Bubble kinetics in a steady-state column of aqueous foam

TL;DR

This study investigates the dynamics of bubble size, speed, and liquid content in a steady-state aqueous foam column, revealing how bubbles evolve in size and shape due to diffusion and drainage, with a focus on size distribution transitions.

Contribution

It provides a detailed analysis of bubble evolution and size distribution in steady-state foam, explaining the phenomena through Laplace pressure differences and liquid fraction profiles.

Findings

Bubbles are nearly round at the bottom and grow larger as they rise.

The size distribution transitions from monodisperse to polydisperse with height.

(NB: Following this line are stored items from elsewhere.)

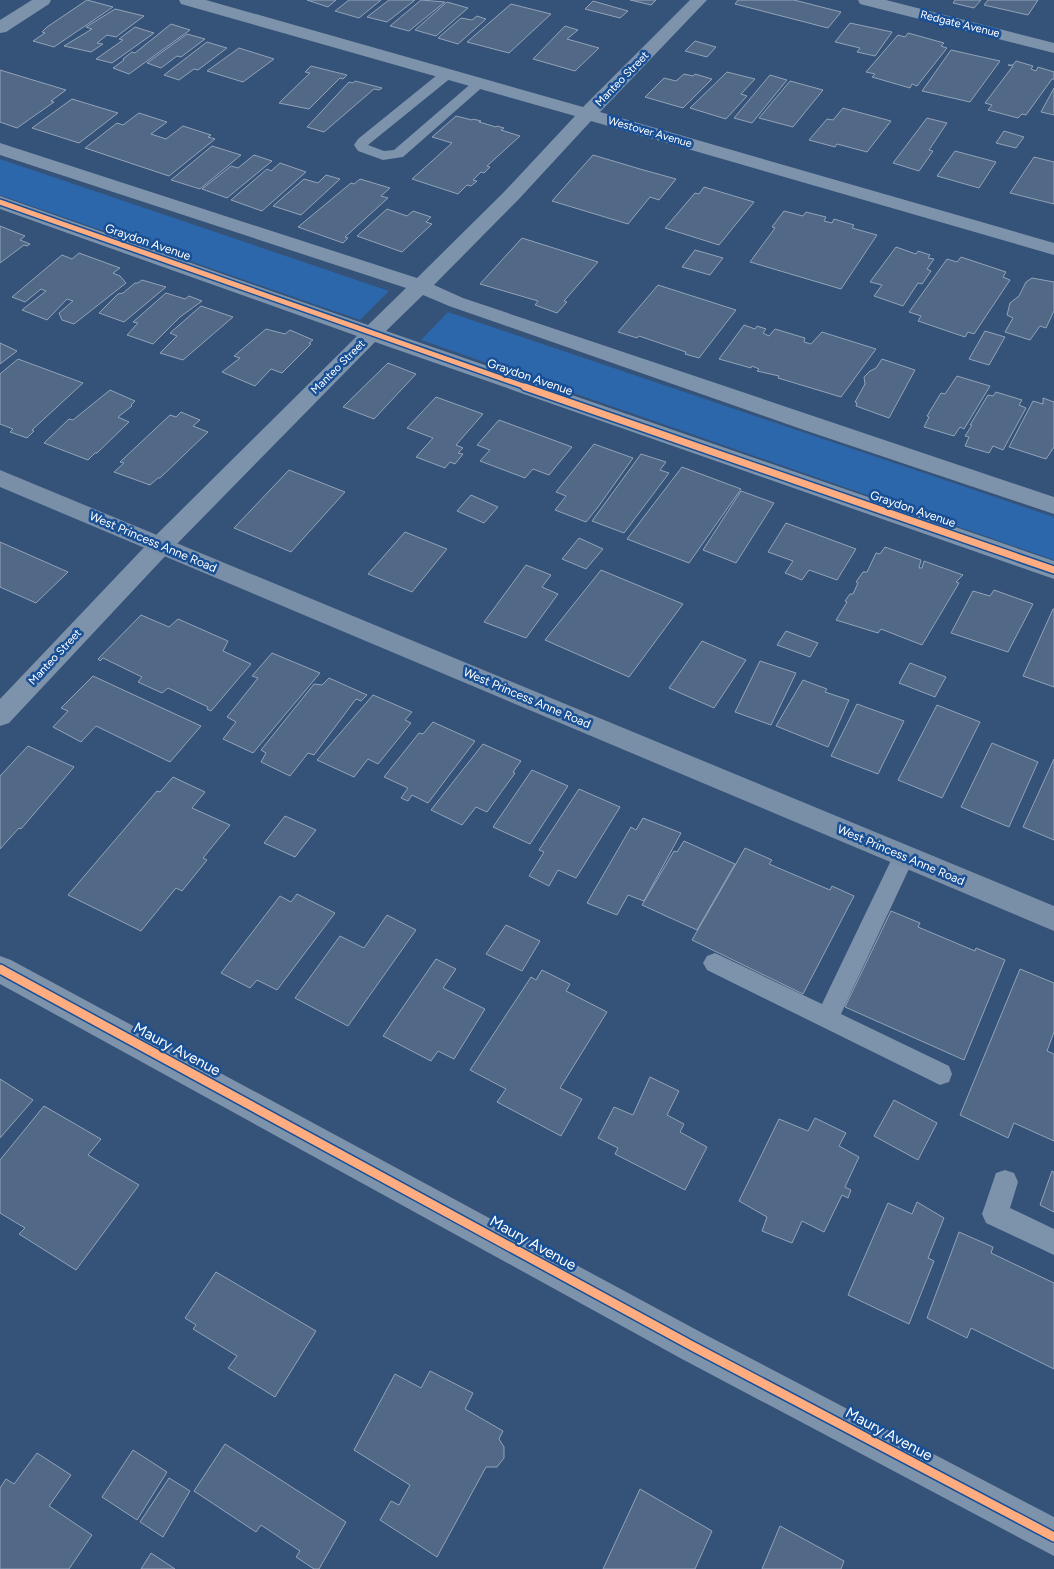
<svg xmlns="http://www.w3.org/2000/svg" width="1054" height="1569" font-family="Figtree,sans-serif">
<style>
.green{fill:#2c66ab}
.building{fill:#516987;stroke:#92a3b9}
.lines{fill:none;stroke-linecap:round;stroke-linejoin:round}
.lane{fill:#7d92ab;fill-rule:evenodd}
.street{fill:#7d92ab;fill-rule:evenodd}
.secondary{fill:#798ea7;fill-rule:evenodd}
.cycleway-far2-casing{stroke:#184f95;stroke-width:8}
.cycleway-far1-casing{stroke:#184f95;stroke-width:10}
.cycleway-casing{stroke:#184f95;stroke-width:12}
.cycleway-far2{stroke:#ffac80;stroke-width:5}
.cycleway-far1{stroke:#ffac80;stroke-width:7}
.cycleway{stroke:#ffac80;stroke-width:9}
.labels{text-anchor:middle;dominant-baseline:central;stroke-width:5;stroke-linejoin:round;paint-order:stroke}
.far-street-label{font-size:11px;fill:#fff;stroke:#184f95}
.street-label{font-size:12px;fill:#fff;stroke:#184f95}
.near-street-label{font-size:15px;fill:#fff;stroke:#184f95}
</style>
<rect width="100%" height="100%" fill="#355278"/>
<!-- green -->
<g class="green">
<polygon points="0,159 389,291 360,320 0,195"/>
<polygon points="448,312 1054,517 1054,560 421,340"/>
</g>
<!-- building -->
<g class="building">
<polygon points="87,0 113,7 54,47 33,41 45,33 42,32 47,27"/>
<polygon points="307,0 336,0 328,7"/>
<polygon points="349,0 381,0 359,18 335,11"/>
<polygon points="389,0 415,0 387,22 367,17"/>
<polygon points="421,0 445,2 409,31 390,26"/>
<polygon points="630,0 656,0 651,5"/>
<polygon points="738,0 794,0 841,12 828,28 735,4"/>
<polygon points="955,0 981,0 974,8 953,3"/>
<polygon points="988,0 1038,0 1028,15 984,5"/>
<polygon points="593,1 628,11 620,18 585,9"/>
<polygon points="447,2 468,8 436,36 415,30"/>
<polygon points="511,4 551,14 509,53 467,42"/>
<polygon points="115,9 144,16 116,37 107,35 97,43 103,44 91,52 64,46 92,29 86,27"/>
<polygon points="477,16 486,19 458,44 438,38 461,18 472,20"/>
<polygon points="850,23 892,32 875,56 857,52 860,48 835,42"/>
<polygon points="171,24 190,30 129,74 113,68 124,60 123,59 132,52 135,53"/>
<polygon points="565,26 578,30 567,39 599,48 575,71 533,59"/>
<polygon points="135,27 154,33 112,63 96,59 123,40 119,39"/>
<polygon points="908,33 944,43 941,46 947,48 917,86 912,84 910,88 872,77 875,74 866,72 898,35 905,37"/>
<polygon points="187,34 205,39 181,57 177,56 161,68 147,63"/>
<polygon points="695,41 716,47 707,57 685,51"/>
<polygon points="207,42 227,48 198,70 194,69 179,80 164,75"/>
<polygon points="239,48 274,59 243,82 207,71"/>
<polygon points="951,50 1000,61 970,102 922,91"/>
<polygon points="1016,61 1033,66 1031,69 1036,71 1038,67 1054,72 1054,79 1052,79 1026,115 1022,114 1018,118 988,110 992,105 985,103 1013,66 1008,65 1013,65"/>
<polygon points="311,66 347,75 343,79 340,78 309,109 279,103 310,73 305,72"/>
<polygon points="0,70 66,90 51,101 54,102 17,128 0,122"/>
<polygon points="727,72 755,79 741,94 747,96 726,119 690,108"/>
<polygon points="684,74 693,76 695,74 712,79 683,108 645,97 664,78 676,81"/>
<polygon points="770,75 787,80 752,123 734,118"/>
<polygon points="355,81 382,88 379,90 374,89 324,132 307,127 349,82 353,83"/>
<polygon points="790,81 823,90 793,127 759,118"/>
<polygon points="1054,88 1054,115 1041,112"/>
<polygon points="72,99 118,113 79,143 32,128"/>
<polygon points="843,108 891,121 867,152 837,144 835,147 809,140 827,119 833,120"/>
<polygon points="139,113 167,122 151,134 166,139 183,126 211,135 208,137 215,139 169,176 85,148 117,123 123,125"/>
<polygon points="456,116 472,120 473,119 481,121 479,122 496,127 497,126 504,128 501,130 520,136 487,166 490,167 484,173 481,172 473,180 477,181 471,186 467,185 458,194 412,179 452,143 432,137"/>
<polygon points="927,118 947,123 929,150 933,151 919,171 893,163"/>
<polygon points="1004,131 1024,137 1016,148 996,143"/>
<polygon points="212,146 241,155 200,189 171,180"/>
<polygon points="955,151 996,162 979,188 937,176"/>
<polygon points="254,155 272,161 227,198 202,189 231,166 238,168"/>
<polygon points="593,155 640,169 676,179 659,200 650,197 628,224 552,201"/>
<polygon points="1034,157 1054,162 1054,204 1010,193"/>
<polygon points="280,163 306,172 262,211 231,200 267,169 271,171"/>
<polygon points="326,175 340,179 301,215 273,206 304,179 318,183"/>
<polygon points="360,179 390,188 381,196 388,198 345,237 348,238 343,243 298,227 351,183 354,184"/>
<polygon points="704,187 754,202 719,245 665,228 695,193 699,194"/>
<polygon points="387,209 407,216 413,211 431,217 426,222 432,224 402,252 357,236"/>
<polygon points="784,211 803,216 806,212 826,217 824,221 832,223 834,219 854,225 852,228 877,235 841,289 750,262 775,228 772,227"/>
<polygon points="0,226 25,236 20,240 30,244 27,246 24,245 0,263"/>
<polygon points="522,238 598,262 564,301 567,302 557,313 535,305 538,301 480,284"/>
<polygon points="896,247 916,254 918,251 930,255 928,258 934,259 927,269 931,271 922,284 918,283 903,306 874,296 882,285 870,282"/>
<polygon points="695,250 723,258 710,275 682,267"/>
<polygon points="79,253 120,268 113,273 120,276 126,283 74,324 62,320 59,313 73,301 67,299 47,320 22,310 46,291 41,289 25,302 12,297 62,255 72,259"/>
<polygon points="961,257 1006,272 1003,277 1010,280 974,334 968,332 965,337 918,321 921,316 909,312 947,259 957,262"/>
<polygon points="1032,278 1054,282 1054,311 1046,328 1040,326 1030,340 1005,332 1013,318 1007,315 1010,303 1019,296 1026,282"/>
<polygon points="142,280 166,287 124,322 99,313 118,294 123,293 135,283 138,283"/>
<polygon points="658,285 736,310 699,358 685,354 686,352 639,336 637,338 618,332"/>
<polygon points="166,293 185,299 189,296 202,301 180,317 153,344 127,335 138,323 133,322"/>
<polygon points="201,306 233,317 183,360 160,353 177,336 170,333"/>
<polygon points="744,325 755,329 757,326 766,329 763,333 769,336 775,329 805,338 804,342 811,344 822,332 876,349 841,397 778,378 779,376 757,371 759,369 752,366 751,368 719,359"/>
<polygon points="266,329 285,334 290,330 313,340 309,343 311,344 282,373 271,369 255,386 222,372 240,358 234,356"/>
<polygon points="985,331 1005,337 989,365 969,359"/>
<polygon points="0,343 17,351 0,364"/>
<polygon points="18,359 83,383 32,430 34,431 27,438 10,432 13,429 0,424 0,374"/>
<polygon points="882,359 915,370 889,418 856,406 857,403 855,402 865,384 864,377 870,371 876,368"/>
<polygon points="388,363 416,374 374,419 343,407"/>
<polygon points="957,376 990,386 964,429 960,427 954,436 924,427 929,417 927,416 941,393 945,394"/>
<polygon points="110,390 135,401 131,405 132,406 118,417 129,422 97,453 95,453 88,460 44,443 69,419 73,420"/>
<polygon points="996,392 1022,400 1019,405 1026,408 1003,450 993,446 989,453 965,446 969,437 965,436 972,425 970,425 988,395 993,396"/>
<polygon points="436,397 483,414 456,445 463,448 458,453 463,454 455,464 450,462 445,468 416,457 433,438 407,428"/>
<polygon points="1043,398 1054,402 1054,447 1046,459 1009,447 1033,401 1043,404"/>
<polygon points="181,412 200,420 193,426 208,432 160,478 158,478 150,485 114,472 124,463 120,462 170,415 176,417"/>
<polygon points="499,420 572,447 549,475 533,469 525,478 480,461 490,450 477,445"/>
<polygon points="594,444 633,458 598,507 586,522 555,510 566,496 556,492"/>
<polygon points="641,454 666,462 660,470 669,473 624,533 592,521"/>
<polygon points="682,467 741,489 689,563 627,539"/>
<polygon points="289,470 345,492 291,552 234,528"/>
<polygon points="741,491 774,503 736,563 703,550"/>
<polygon points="471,495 498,507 484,523 457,511"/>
<polygon points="786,523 856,549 837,580 809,570 802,580 785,573 793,561 768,552"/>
<polygon points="405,532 447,549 412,592 368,574"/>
<polygon points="579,538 603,549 586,569 562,559"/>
<polygon points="0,542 68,572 36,603 0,587"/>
<polygon points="885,547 921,560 919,568 922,568 924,561 963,575 956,582 959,583 922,645 881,629 878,633 836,620 847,602 845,601 850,594 853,594 858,583 856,582 863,572 867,572 876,553 880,554"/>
<polygon points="526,565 551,575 542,587 558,594 526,638 484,622"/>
<polygon points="601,570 683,604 629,677 545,640"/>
<polygon points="994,590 1033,604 1008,652 951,633 973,591 990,596"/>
<polygon points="1053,609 1054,609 1054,687 1023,676"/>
<polygon points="141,615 169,627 178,619 228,641 223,651 251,664 211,711 207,709 208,707 168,688 162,693 138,682 142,677 103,658 100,661 98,659"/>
<polygon points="786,631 818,643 810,657 777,645"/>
<polygon points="702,641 746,660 714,708 669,688"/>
<polygon points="272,653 320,673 253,753 223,739 236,722 227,717 258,678 252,676"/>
<polygon points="760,661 796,673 771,725 735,712"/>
<polygon points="910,663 946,677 935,697 899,683"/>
<polygon points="93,676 201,726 170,762 96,726 81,742 53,727 68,711 61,708"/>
<polygon points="329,678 367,695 361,701 356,699 314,755 308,753 290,776 261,762 266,753 261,750 314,684 322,685"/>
<polygon points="803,680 827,689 825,692 849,700 828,747 776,726"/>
<polygon points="373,695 412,712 405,720 411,723 378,764 368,759 354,777 317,760"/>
<polygon points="857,704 904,721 878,774 831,756"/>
<polygon points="937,705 980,722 942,798 898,780"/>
<polygon points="433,722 475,741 428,803 412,795 408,801 401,798 408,788 384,777 419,733 423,734"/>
<polygon points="992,743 1038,762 1009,827 961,807"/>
<polygon points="483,744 521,761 513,772 515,773 487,812 476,807 462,825 431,810"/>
<polygon points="28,746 74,767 21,829 19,828 0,849 0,776"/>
<polygon points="1054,759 1054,840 1023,827"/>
<polygon points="532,770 568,786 530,844 493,827"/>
<polygon points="173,777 205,792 192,808 230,825 203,858 207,860 182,891 176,888 141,931 68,895 157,791 160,792"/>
<polygon points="579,789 620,807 576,878 558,870 549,886 529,876 544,852 539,850"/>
<polygon points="285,816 316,830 295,857 264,843"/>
<polygon points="643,818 681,833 644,901 628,895 617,915 587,903 631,827 636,830"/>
<polygon points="684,841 735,864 697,930 642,905 674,851 677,852"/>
<polygon points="745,848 772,860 769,864 830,890 832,886 854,896 803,994 692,940"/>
<polygon points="297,894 335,913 277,990 257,980 250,988 221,973 280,896 291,902"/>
<polygon points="891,911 920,923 918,927 975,951 976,948 1005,960 964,1060 845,1007"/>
<polygon points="387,915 416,930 348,1026 295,998 340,936 364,948"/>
<polygon points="506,925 540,941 522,971 486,954"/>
<polygon points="436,959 456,969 443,988 485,1009 454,1059 438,1051 431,1061 383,1036"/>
<polygon points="1020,969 1054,983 1054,1032 1047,1051 1054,1054 1054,1141 1014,1123 1008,1138 960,1115"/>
<polygon points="542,970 570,984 566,991 607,1012 560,1088 582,1099 561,1136 497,1102 506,1089 470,1070 531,977 536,980"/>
<polygon points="650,1077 679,1091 667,1115 684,1124 680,1132 707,1147 685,1190 615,1154 618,1148 598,1138 614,1107 633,1115"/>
<polygon points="0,1079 33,1100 0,1138"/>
<polygon points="894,1100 937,1123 918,1160 874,1136"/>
<polygon points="44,1106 101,1139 88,1155 139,1185 76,1270 19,1234 25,1228 0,1213 0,1160"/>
<polygon points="815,1118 846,1133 839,1146 859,1157 845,1187 851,1190 848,1198 842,1195 824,1232 802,1221 792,1243 762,1231 767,1217 739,1201 779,1119 808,1131"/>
<polygon points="1052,1171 1054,1172 1054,1212 1040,1205"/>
<polygon points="917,1202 944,1218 928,1258 934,1261 909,1324 848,1295 888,1203 912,1214"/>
<polygon points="959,1232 993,1247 991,1253 1054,1283 1054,1369 971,1328 967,1338 927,1318"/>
<polygon points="216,1272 316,1331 275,1397 228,1368 237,1356 193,1329 196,1325 185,1318"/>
<polygon points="430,1371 473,1393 465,1409 503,1431 499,1439 504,1447 504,1458 497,1467 486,1467 437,1557 380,1520 391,1501 399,1505 410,1485 354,1450 395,1374 421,1388"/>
<polygon points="225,1444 346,1522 319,1569 314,1569 296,1557 300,1551 261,1525 256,1532 194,1491"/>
<polygon points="133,1450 167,1472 137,1520 102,1497"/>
<polygon points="37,1453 71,1475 49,1506 92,1535 69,1569 0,1569 0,1488 6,1479 14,1484"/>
<polygon points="169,1478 190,1491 163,1537 140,1522"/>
<polygon points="640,1489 712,1531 695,1569 603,1569"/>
<polygon points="780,1526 844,1561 841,1569 762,1569"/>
<polygon points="151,1553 175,1569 141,1569"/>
</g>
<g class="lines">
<!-- lane -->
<g class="lane">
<polygon points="447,70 452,71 454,74 452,77 368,145 384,151 394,150 474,81 484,81 486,84 403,157 383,160 358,151 354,145 358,139 442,71"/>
<polygon points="904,847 912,850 915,856 841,1014 949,1066 952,1074 949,1082 940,1085 707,970 703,963 707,956 715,953 822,1004 896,850"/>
<polygon points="1005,1170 1014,1173 1018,1182 1010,1208 1054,1229 1054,1255 986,1223 982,1214 996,1173"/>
</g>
<!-- street -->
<g class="street">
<polygon points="32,0 51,0 49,4 6,32 0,33 0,20"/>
<polygon points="179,0 206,0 583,107 690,0 707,0 600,112 1054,243 1054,255 591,121 518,200 434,285 463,298 1054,497 1054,514 801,429 449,306 423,295 386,331 1054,561 1054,579 375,342 170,551 9,723 0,726 0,699 152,539 357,336 0,209 0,196 368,325 406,288 0,155 0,143 417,278 504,192 575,116 181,4"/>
<polygon points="858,0 886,0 1054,43 1054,53 860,4"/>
<polygon points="0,956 11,960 706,1335 1054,1517 1054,1556 682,1359 0,984"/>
</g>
<!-- secondary -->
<polygon class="secondary" points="0,470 1054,906 1054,931 0,487"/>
<!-- cycleway-far2 casing -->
<g class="cycleway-far2-casing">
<polyline id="cycleway-far2" points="0,202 529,388"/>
</g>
<!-- cycleway-far1 casing -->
<g class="cycleway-far1-casing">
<polyline id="cycleway-far1" points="525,387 1054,570"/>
</g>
<!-- cycleway casing -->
<g class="cycleway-casing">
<polyline id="cycleway" points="0,969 694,1347 1054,1537"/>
</g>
<!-- cycleway-far2 -->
<use href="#cycleway-far2" class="cycleway-far2"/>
<!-- cycleway-far1 -->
<use href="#cycleway-far1" class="cycleway-far1"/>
<!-- cycleway -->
<use href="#cycleway" class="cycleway"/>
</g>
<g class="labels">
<!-- far-street labels -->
<g class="far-street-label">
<text transform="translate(960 24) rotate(14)">Redgate Avenue</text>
<text transform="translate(622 79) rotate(-46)">Manteo Street</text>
<text transform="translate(650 132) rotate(16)">Westover Avenue</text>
<text transform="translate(338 367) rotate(-45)">Manteo Street</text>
<text transform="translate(55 657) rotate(-47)">Manteo Street</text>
</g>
<!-- street labels -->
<g class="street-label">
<text transform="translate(148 242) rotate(19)">Graydon Avenue</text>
<text transform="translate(530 377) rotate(19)">Graydon Avenue</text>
<text transform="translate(913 509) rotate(19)">Graydon Avenue</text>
<text transform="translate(153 542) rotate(23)">West Princess Anne Road</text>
<text transform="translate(527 698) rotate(23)">West Princess Anne Road</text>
<text transform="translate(901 855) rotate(23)">West Princess Anne Road</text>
</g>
<!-- near-street labels -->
<g class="near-street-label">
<text transform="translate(177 1049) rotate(28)">Maury Avenue</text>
<text transform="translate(533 1243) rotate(29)">Maury Avenue</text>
<text transform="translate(889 1434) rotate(28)">Maury Avenue</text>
</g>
</g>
</svg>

An unexpected bidisperse regime occurs at intermediate heights.

Abstract

We measure the liquid content, the bubble speeds, and the distribution of bubble sizes, in a vertical column of aqueous foam maintained in steady-state by continuous bubbling of gas into a surfactant solution. Nearly round bubbles accumulate at the solution/foam interface, and subsequently rise with constant speed. Upon moving up the column, they become larger due to gas diffusion and more polyhedral due to drainage. The size distribution is monodisperse near the bottom and polydisperse near the top, but there is an unexpected range of intermediate heights where it is bidisperse with small bubbles decorating the junctions between larger bubbles. We explain the evolution in both bidisperse and polydisperse regimes, using Laplace pressure differences and taking the liquid fraction profile as a given.